**Extrait du document**
::::::::
Il faut en convenir : en ayant fait d’une quête spirituelle le centre de sa trame narrative, Ultima IV : Quest for the Avatar nage de toute évidence à contre-courant du reste de la production de l’époque. Or, cette différence dérive ni plus ni moins d’une pratique tout à fait caractéristique du jeu de rôle papier : « Le groupe d’amis au sein duquel j’ai commencé à jouer au lycée a presque immédiatement abandonné les règles de Donjons et Dragons, explique Richard Garriott. Ça a été [pour moi] un événement important, qui a défini ma façon de penser le RPG. Quand j’essaie d’expliquer aux gens ce qu’est le jeu de rôle, je le présente comme un jeu intellectuel : les règles ne sont pas importantes; ce qu’il faut, c’est que vos actions soient logiques et aient une chance de réussir. (Lucas 2014, p.110)

En revanche, le jeu de rôle numérique produit au Japon n’avait pas connaissance de l’héritage du jeu de rôle sur table et n’a pas (ou peu) été exposé à ses transformations. Pourtant, comme évoqué précédemment, un même souci narratif s’est formé et a teinté la production de RPG japonais. L’instigateur de la popularité du jeu de rôle numérique japonais, soit Dragon Quest, avait été développé à partir d’une sensibilité esthétique particulière :

Yuuji Horii [le réalisateur de Dragon Quest] had the experience of producing adventure games that focused on scenarios, and he brought this same emphasis to CRPGs (Sawayaka, 2012). In Dragon Warrior, the focus is on a predetermined story and on enjoying it as a cartoon where “Players are given the set role of a warrior and must topple the evil Dragon King” (Sawayaka, 2012; Tane, 2011). (Wada 2017, p.143).
::::::::
**Activités**
a: Selon l'extrait sur le jeu de rôle numérique, quel jeu a lancé la popularité du jeu de rôle numérique japonais ?
b: Poursuivez l'extrait sur le jeu de rôle numérique après sa dernière phrase.

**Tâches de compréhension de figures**
::::::::
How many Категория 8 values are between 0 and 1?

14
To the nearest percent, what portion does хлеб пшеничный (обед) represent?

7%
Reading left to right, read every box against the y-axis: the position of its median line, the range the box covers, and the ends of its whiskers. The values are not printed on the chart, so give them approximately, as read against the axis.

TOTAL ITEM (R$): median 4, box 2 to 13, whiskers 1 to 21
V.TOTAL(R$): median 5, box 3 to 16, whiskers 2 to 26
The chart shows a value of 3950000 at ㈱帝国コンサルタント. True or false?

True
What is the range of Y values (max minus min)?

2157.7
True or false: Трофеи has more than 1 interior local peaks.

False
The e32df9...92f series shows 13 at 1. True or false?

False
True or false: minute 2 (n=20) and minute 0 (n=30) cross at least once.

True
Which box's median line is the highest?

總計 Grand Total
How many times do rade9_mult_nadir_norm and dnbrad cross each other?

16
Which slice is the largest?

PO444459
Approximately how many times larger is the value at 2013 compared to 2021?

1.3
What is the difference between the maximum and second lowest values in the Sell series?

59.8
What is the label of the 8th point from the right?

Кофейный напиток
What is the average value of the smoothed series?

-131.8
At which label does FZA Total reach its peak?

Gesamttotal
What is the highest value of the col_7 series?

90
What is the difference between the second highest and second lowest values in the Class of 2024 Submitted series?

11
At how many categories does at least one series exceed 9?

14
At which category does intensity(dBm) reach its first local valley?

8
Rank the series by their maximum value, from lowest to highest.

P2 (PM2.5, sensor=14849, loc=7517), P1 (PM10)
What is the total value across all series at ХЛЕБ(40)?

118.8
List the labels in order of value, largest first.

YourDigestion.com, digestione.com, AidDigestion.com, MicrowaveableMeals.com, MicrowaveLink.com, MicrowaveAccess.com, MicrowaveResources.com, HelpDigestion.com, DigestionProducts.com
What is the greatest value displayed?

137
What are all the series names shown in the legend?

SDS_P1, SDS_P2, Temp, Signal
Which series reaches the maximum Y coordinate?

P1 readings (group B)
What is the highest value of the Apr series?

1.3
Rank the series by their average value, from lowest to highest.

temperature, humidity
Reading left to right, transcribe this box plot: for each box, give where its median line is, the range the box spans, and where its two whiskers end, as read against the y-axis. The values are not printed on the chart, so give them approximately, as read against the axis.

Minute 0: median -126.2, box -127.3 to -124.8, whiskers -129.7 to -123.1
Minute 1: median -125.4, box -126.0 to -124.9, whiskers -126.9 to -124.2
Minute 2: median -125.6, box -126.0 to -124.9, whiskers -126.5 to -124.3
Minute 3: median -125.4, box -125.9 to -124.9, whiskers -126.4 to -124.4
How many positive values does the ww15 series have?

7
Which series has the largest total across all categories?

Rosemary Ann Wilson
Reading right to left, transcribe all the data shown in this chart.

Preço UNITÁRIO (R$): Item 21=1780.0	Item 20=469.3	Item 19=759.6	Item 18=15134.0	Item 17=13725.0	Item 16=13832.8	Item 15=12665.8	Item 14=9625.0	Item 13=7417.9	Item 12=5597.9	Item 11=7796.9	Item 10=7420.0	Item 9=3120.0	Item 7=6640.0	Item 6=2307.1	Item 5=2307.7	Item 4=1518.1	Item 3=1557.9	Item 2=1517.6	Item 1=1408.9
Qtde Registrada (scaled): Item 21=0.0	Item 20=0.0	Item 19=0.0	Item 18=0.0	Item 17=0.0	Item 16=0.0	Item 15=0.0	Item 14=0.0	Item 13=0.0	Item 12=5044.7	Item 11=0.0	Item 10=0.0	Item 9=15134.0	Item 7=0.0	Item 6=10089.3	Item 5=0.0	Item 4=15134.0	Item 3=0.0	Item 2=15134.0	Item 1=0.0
::::::::
**Corrigés des activités**
a: Dragon Quest.

b:
La place que prend la narration dans le jeu de rôle numérique est donc considérable. S’il est vrai que cette place se manifeste de manière variable selon des tendances esthétiques différentes (héritées des transformations dans le monde du jeu de rôle sur table ou du jeu d’aventure), cette période charnière du RPG le transforme de manière conséquente, où selon les termes de Fowler, un mode bien défini (ici narratif) vient se greffer à un kind déjà établi auparavant.